Objective: To determine the association between health literacy and participation in publicly available colorectal cancer (CRC) screening in England using data from the English Longitudinal Study of Ageing (ELSA).
Methods: ELSA is a population-based study of English adults aged ≥ 50 years. Health literacy, participation in the national CRC screening programme, and covariates were interview-assessed in 2010-11. All those age-eligible for screening from 2006 to 11 were included in the present analysis (n=3087). The association between health literacy and screening was estimated using multivariable-adjusted logistic regression.

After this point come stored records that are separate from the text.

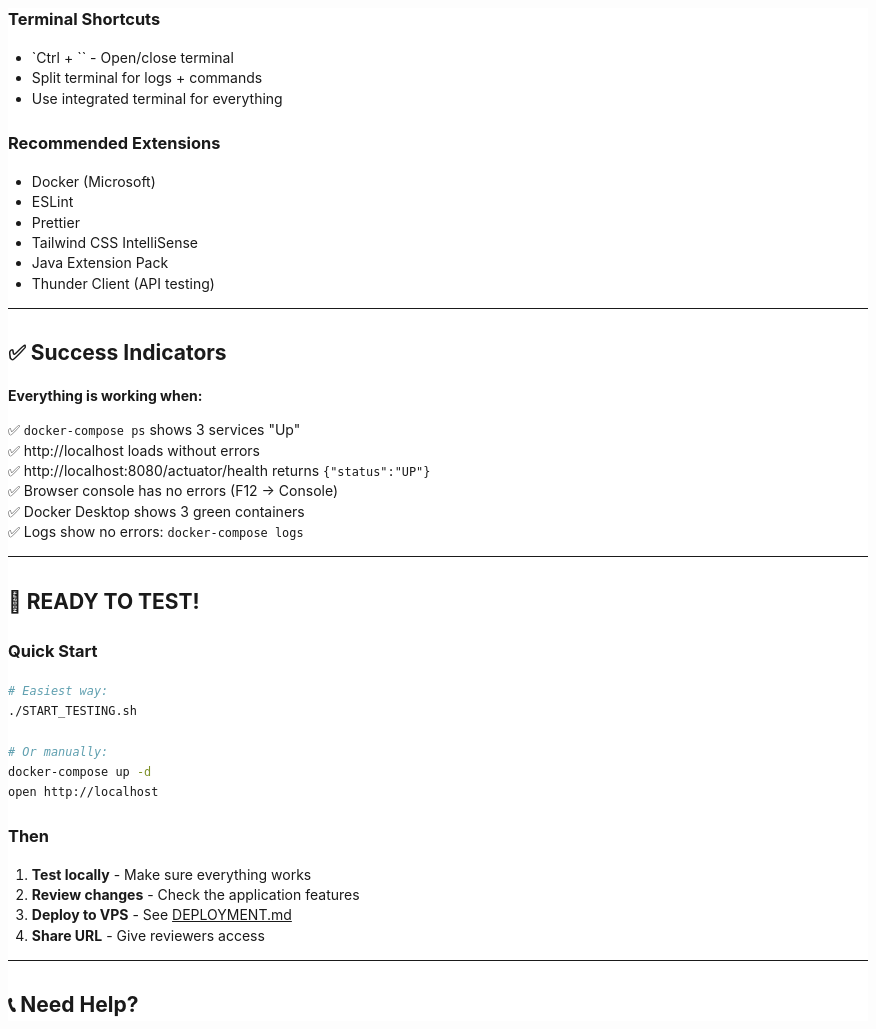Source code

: ### Terminal Shortcuts
- `Ctrl + `` - Open/close terminal
- Split terminal for logs + commands
- Use integrated terminal for everything

### Recommended Extensions
- Docker (Microsoft)
- ESLint
- Prettier
- Tailwind CSS IntelliSense
- Java Extension Pack
- Thunder Client (API testing)

---

## ✅ Success Indicators

**Everything is working when:**

✅ `docker-compose ps` shows 3 services "Up"  
✅ http://localhost loads without errors  
✅ http://localhost:8080/actuator/health returns `{"status":"UP"}`  
✅ Browser console has no errors (F12 → Console)  
✅ Docker Desktop shows 3 green containers  
✅ Logs show no errors: `docker-compose logs`  

---

## 🎉 READY TO TEST!

### Quick Start

```bash
# Easiest way:
./START_TESTING.sh

# Or manually:
docker-compose up -d
open http://localhost
```

### Then

1. **Test locally** - Make sure everything works
2. **Review changes** - Check the application features
3. **Deploy to VPS** - See [DEPLOYMENT.md](./DEPLOYMENT.md)
4. **Share URL** - Give reviewers access

---

## 📞 Need Help?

Results: 73% of participants had adequate health literacy skills. Screening uptake was 58% among those with adequate and 48% among those with limited health literacy skills. Having adequate health literacy was associated with greater odds of CRC screening (multivariable adjusted OR=1.20; 95% CI: 1.00-1.44), independent of other predictors of screening: age (OR=0.92; 95% CI: 0.91-0.94 per one year increase), female sex (OR=1.31; 95% CI: 1.11-1.54), and being in a higher wealth quintile (OR=1.88; 95% CI: 1.43-2.49).
Conclusions: Limited health literacy is a barrier to participation in England's national, publicly available CRC screening programme. Interventions should include appropriate design of information materials, provision of alternative support, and increased one-on-one interaction with health care professionals.
Keywords: Colorectal cancer screening; Communication; Early detection; Faecal occult blood test; Health equity; Health literacy; Organised Screening.